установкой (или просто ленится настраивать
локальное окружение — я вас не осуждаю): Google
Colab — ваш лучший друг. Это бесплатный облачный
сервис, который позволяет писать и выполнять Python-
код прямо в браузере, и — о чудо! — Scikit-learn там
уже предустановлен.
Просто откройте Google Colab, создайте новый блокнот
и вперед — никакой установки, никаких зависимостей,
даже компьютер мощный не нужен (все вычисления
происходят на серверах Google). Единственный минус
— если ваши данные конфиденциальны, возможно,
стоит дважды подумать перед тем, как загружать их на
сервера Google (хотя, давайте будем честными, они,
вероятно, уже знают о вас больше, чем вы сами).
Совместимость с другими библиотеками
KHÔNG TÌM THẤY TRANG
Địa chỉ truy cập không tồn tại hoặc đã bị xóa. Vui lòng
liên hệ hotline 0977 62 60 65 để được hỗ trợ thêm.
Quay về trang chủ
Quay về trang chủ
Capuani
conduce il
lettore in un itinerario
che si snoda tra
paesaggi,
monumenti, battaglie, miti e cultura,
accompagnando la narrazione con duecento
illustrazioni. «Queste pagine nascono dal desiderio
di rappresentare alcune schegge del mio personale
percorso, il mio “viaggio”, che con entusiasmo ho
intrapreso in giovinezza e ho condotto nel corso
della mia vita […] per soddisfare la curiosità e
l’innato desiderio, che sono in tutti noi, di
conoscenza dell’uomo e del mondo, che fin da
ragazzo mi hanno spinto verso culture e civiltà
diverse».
========
* TRY IT *
Count the lines of the data above that contain the word "Google" and reply with only that number.

* RESULT FOR THIS EXERCISE *
4